I am usually a champion of the unusual, but Lauren Graham's gown is definitely a head-scratcher. Is the white bib to protect her dress from stray tomato sauce when the waiters are serving the pre-show cocktail nibbles? Is she afraid Lindsay Lohan is going to vomit on her? Or does she actually think it looks good? Your faithful correspondent is at a loss. There have been no photographs of the back that one can find, but perhaps that is a blessing in disguise.


































And I am almost always a champion of larger lovelies, but KayCee Stroh's gown...what look is she going for, precisely? Goth 60s hippie? Two unmatching gowns worn at once? And that pattern--I'M BLIND! I'M BLIND!




























Remember when Jewel was a waify litle folk singer?
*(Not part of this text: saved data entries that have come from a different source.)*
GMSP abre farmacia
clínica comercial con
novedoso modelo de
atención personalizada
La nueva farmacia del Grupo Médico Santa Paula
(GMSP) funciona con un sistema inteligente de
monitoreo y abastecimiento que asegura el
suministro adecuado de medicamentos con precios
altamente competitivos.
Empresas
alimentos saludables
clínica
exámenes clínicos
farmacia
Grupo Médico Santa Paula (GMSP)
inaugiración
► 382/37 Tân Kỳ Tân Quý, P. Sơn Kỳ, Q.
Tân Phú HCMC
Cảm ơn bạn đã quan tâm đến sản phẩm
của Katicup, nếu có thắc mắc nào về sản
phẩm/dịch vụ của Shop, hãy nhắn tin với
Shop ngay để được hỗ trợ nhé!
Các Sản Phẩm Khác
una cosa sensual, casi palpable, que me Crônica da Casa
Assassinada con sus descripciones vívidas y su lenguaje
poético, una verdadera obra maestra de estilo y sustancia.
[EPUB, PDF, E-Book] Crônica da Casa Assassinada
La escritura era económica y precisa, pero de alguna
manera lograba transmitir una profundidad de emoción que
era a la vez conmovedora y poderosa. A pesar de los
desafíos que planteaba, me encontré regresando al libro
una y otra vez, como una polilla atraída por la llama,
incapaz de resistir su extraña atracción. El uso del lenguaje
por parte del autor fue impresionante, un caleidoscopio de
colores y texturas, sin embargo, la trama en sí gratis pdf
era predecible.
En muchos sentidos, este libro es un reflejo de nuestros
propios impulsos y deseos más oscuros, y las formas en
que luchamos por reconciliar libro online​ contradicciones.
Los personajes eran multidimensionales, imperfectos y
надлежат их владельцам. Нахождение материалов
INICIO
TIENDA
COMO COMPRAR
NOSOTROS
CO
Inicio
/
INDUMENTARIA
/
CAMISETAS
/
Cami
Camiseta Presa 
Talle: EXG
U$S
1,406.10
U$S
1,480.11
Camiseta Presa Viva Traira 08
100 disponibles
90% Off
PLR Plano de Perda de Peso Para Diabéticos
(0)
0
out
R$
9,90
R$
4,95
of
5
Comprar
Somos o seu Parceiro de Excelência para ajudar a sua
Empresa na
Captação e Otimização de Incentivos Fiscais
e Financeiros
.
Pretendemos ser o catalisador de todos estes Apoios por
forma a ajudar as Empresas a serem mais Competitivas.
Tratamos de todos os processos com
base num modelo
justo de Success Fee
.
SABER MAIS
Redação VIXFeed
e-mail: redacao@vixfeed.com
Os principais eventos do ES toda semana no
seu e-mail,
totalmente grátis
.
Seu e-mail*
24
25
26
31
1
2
Neither do I. In keeping with her recent glamorous image makeover ("I'm still relevant!), she is sporting a Carolina Herrera pink wedding cake dress. This photo does not show how perilously close the dress was to sliding off her body, which made for more entertainment than the actual show.





























Why on earth did Glenn Close think this ill fitting green paper bag would be a good red carpet choice? Is it because the huge baggy hem is supposed to complement her broad shoulders?
















FOLIE AU DRESS



This might be called a "catch-all" category, for all of those gowns that don't fit easily into slots. First we have the Look At Me Dammit! awards.


This award is handily won by Eva La Rue. Even her name sounds like a burlesque dancer. Here, she manages to make virginal white look like ít's been around the block a few too many times.













Speaking of white vulgarity, I know that this Kardashian (I can never tell them apart) made quite a few Best Dressed Lists, but this looked trashy, as did she.



















What can one say? This Narciso Rodriguez dress would be a complete snore if it weren't for the cheesy mesh insert at the waist, worn by Julia Louis-Dreyfus. The actress looks as if she divides her time between the gym and the plastic surgeon.

































Now we have the general Oh, Dear category.

(I have no clue as to who this poor woman is. But the photo speaks for itself.)





























Poor Toni Collette. On her way to the red carpet, her gown trailed through the mud. Perhaps that explains her displeased facial expression.






























Cheryl Hines's dress reminds one of a tree that's been "toilet-papered" at Halloween. Not that your faithful correspondent would ever participate in something so common.
















Elizabeth Moss's gown, like Anna Paquin's and Kristin Wiig's gowns, has a bad case of "shoulder strangeness." In this case, a large wad of fabric adorns a bunched up, badly-draped dress. The dull color doesn't do her delicate complexion any favors, either.































To finish, Keri Russell's Pepto-Bismol pink dress wasn't exactly a "pop of color" on the runway, rather a splashed bucket. The top was far too large; every time Ms. Russell moved, the breeze threatened to expose one of her pretty little breasts. Because a dress is vintage, that does not necessarily mean it is a good fit.





























So, those are my choices. Please feel free to respond in the comments. But remember, I am always right.